Care should also be taken with respect to the advertising and marketing of retail repos. All advertisements, announcements, and solicitations for retail repos should state that they are not deposits of the issuing bank and are not insured by the FDIC. Advertisements and other documents provided to the customers that refer to the underlying U.S. government or agency obligations securing retail repos should disclose sufficient information to avoid the potential misrepresentation that retail repos are guaranteed by the U.S. government.
As a matter of prudent banking practice and in order to provide a cushion of protection for individuals who purchase retail repos, the market value of the underlying security should be equal to or exceed the purchase price of the retail repo at the time of issuance. In addition, in order to avoid the potential for conflicts of interest, a bank should not sell its retail repos to its own trust department or to trust agency accounts over which it or any affiliate has investment discretion.
Since both retail and large-denomination wholesale repurchase agreements are in many respects equivalent to short-term borrowings at market rates of interest, banks engaging in repurchase agreements should carefully evaluate their interest-rate risk exposure at various maturity levels, formulate policy objectives in light of the institution’s entire asset and liability mix, and adopt procedures to control mismatches between assets and liabilities.
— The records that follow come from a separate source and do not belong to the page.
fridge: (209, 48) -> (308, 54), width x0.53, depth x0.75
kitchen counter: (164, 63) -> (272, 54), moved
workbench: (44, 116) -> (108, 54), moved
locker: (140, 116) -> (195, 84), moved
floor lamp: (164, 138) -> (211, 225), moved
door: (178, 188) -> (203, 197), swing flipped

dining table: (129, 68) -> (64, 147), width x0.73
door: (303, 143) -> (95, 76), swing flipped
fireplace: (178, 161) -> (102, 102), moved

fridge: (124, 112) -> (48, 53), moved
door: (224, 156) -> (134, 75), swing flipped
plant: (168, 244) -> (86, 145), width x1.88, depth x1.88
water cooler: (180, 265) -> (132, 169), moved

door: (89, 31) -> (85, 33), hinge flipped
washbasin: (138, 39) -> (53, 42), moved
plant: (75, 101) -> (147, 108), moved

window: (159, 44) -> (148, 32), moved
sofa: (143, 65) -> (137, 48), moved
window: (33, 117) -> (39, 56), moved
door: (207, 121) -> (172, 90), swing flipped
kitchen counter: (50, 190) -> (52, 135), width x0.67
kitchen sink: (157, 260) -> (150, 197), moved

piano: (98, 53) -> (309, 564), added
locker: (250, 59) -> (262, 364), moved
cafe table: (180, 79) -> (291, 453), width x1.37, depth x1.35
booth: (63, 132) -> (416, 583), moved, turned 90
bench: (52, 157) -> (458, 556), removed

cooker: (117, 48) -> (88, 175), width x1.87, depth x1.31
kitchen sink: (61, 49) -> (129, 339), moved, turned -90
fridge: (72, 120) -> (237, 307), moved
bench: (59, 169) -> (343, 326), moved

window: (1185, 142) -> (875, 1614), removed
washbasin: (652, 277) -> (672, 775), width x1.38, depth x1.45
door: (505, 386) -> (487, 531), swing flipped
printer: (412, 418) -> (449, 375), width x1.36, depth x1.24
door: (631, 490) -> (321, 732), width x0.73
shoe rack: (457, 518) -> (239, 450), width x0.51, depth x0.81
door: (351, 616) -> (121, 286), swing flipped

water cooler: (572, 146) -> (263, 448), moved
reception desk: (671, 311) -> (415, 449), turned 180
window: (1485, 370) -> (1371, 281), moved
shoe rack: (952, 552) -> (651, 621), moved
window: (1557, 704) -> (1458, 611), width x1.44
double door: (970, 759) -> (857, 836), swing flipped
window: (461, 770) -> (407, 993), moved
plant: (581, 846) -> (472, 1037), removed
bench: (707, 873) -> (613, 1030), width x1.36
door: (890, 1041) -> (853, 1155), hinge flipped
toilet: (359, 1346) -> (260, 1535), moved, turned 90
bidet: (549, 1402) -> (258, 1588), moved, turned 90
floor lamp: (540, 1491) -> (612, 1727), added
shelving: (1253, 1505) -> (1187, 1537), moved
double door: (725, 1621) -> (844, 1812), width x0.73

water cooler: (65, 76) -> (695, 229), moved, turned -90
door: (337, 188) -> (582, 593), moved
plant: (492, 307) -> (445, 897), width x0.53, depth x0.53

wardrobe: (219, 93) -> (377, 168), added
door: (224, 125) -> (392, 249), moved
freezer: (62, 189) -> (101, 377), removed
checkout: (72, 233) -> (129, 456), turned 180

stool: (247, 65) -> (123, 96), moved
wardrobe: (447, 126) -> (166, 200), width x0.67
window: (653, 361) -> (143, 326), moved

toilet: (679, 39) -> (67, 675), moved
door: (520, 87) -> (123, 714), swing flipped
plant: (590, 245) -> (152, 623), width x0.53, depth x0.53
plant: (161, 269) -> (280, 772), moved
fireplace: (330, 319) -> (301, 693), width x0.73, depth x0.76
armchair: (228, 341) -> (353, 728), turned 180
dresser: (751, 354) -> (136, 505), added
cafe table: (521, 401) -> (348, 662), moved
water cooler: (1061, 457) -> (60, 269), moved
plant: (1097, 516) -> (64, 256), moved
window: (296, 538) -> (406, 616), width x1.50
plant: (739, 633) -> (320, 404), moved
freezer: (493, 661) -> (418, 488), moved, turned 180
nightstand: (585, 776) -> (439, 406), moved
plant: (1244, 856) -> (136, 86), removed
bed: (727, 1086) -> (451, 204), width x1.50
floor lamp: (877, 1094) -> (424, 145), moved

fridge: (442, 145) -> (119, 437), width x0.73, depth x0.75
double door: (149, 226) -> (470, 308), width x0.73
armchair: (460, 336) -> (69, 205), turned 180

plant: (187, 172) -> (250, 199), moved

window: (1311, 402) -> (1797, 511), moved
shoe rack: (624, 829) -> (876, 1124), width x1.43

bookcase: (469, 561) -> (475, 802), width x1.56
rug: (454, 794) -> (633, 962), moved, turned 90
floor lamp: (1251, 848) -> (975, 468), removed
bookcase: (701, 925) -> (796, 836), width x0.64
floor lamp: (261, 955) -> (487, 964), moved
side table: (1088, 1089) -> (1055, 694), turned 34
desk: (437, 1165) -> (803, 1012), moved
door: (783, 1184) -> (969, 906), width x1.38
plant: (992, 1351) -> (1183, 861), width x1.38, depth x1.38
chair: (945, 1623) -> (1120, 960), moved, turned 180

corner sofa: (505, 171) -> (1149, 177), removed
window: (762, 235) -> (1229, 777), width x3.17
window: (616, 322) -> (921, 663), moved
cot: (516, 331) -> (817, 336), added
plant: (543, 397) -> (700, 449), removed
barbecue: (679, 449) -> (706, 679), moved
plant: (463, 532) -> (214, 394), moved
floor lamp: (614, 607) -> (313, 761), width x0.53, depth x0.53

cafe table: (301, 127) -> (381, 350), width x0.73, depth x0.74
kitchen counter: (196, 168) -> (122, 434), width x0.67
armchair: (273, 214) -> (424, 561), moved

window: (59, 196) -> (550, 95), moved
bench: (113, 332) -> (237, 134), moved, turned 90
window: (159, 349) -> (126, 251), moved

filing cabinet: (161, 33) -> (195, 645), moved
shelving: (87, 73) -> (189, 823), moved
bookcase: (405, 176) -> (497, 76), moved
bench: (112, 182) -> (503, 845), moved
The degree to which a bank borrows through repurchase agreements also should be analyzed with respect to its liquidity needs, and contingency plans should provide for alternate sources of funds in the event of a run-off of repurchase agreement liabilities.
Bank management also should be aware of certain considerations and potential risks associated with wholesale repurchase agreements entered into in large volume with institutional investors and/or brokers. If the value of the underlying securities exceeds the price at which the repurchase agreement was sold, the bank could be exposed to the risk of loss in the event that the buyer is unable to perform and return the securities. The possibility of this occurring would obviously increase if the securities are physically transferred to the institution or broker with which the bank has entered into the repurchase agreement. Moreover, if the securities are not returned, the bank could be exposed to the possibility of a significant write-off to the extent that the book value of the securities exceeds the price at which the securities were originally sold under the repurchase agreement. For this reason, banks should obtain sufficient financial information on and analyze the financial condition of those institutions and brokers with whom they engage in repurchase transactions.
Federal Reserve examiners will be asked to review each bank’s internal procedures and practices for consistency with the considerations discussed above. S-2457; April 13, 1982.